◆ **Your assignment**
The expected output is every entry, copied exactly.

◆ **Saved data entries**
◆ ◆ ◆ ◆ ◆

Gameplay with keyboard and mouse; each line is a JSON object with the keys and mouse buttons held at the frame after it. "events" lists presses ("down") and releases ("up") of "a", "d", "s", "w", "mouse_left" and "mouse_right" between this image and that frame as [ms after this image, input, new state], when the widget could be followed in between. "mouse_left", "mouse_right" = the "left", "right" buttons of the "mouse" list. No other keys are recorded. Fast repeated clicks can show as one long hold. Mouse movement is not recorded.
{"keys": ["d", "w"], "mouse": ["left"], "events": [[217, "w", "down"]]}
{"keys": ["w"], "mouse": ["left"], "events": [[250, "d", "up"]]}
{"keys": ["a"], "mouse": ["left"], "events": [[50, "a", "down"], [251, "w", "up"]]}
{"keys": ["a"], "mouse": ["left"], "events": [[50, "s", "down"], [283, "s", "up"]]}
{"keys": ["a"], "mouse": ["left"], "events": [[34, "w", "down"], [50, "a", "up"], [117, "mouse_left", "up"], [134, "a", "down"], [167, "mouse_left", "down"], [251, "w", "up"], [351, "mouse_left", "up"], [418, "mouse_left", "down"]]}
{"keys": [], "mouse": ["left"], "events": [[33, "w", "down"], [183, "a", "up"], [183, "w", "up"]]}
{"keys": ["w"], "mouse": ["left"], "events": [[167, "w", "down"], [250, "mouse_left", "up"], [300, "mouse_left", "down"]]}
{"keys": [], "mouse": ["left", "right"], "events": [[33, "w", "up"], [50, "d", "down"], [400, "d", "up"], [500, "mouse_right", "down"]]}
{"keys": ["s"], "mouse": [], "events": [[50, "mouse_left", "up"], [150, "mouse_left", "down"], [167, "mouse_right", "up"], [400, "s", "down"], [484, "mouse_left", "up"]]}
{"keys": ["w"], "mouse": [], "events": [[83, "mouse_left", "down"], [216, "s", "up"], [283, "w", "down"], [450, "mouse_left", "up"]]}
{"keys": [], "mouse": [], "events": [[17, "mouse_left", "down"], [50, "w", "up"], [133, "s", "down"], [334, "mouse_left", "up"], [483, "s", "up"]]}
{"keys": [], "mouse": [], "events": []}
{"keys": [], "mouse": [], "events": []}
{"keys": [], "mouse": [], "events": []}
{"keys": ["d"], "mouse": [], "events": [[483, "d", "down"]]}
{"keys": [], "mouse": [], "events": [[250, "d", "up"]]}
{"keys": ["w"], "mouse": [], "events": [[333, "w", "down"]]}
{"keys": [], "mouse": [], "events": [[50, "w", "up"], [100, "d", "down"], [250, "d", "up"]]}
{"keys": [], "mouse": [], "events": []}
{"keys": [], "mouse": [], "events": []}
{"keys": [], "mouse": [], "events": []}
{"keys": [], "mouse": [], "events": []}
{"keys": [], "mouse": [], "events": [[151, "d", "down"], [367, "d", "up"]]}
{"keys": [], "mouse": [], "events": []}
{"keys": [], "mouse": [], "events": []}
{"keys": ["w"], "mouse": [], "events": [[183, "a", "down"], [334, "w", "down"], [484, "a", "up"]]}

◆ ◆ ◆ ◆ ◆

◆ **Expected answer**
Gameplay with keyboard and mouse; each line is a JSON object with the keys and mouse buttons held at the frame after it. "events" lists presses ("down") and releases ("up") of "a", "d", "s", "w", "mouse_left" and "mouse_right" between this image and that frame as [ms after this image, input, new state], when the widget could be followed in between. "mouse_left", "mouse_right" = the "left", "right" buttons of the "mouse" list. No other keys are recorded. Fast repeated clicks can show as one long hold. Mouse movement is not recorded.
{"keys": ["d", "w"], "mouse": ["left"], "events": [[217, "w", "down"]]}
{"keys": ["w"], "mouse": ["left"], "events": [[250, "d", "up"]]}
{"keys": ["a"], "mouse": ["left"], "events": [[50, "a", "down"], [251, "w", "up"]]}
{"keys": ["a"], "mouse": ["left"], "events": [[50, "s", "down"], [283, "s", "up"]]}
{"keys": ["a"], "mouse": ["left"], "events": [[34, "w", "down"], [50, "a", "up"], [117, "mouse_left", "up"], [134, "a", "down"], [167, "mouse_left", "down"], [251, "w", "up"], [351, "mouse_left", "up"], [418, "mouse_left", "down"]]}
{"keys": [], "mouse": ["left"], "events": [[33, "w", "down"], [183, "a", "up"], [183, "w", "up"]]}
{"keys": ["w"], "mouse": ["left"], "events": [[167, "w", "down"], [250, "mouse_left", "up"], [300, "mouse_left", "down"]]}
{"keys": [], "mouse": ["left", "right"], "events": [[33, "w", "up"], [50, "d", "down"], [400, "d", "up"], [500, "mouse_right", "down"]]}
{"keys": ["s"], "mouse": [], "events": [[50, "mouse_left", "up"], [150, "mouse_left", "down"], [167, "mouse_right", "up"], [400, "s", "down"], [484, "mouse_left", "up"]]}
{"keys": ["w"], "mouse": [], "events": [[83, "mouse_left", "down"], [216, "s", "up"], [283, "w", "down"], [450, "mouse_left", "up"]]}
{"keys": [], "mouse": [], "events": [[17, "mouse_left", "down"], [50, "w", "up"], [133, "s", "down"], [334, "mouse_left", "up"], [483, "s", "up"]]}
{"keys": [], "mouse": [], "events": []}
{"keys": [], "mouse": [], "events": []}
{"keys": [], "mouse": [], "events": []}
{"keys": ["d"], "mouse": [], "events": [[483, "d", "down"]]}
{"keys": [], "mouse": [], "events": [[250, "d", "up"]]}
{"keys": ["w"], "mouse": [], "events": [[333, "w", "down"]]}
{"keys": [], "mouse": [], "events": [[50, "w", "up"], [100, "d", "down"], [250, "d", "up"]]}
{"keys": [], "mouse": [], "events": []}
{"keys": [], "mouse": [], "events": []}
{"keys": [], "mouse": [], "events": []}
{"keys": [], "mouse": [], "events": []}
{"keys": [], "mouse": [], "events": [[151, "d", "down"], [367, "d", "up"]]}
{"keys": [], "mouse": [], "events": []}
{"keys": [], "mouse": [], "events": []}
{"keys": ["w"], "mouse": [], "events": [[183, "a", "down"], [334, "w", "down"], [484, "a", "up"]]}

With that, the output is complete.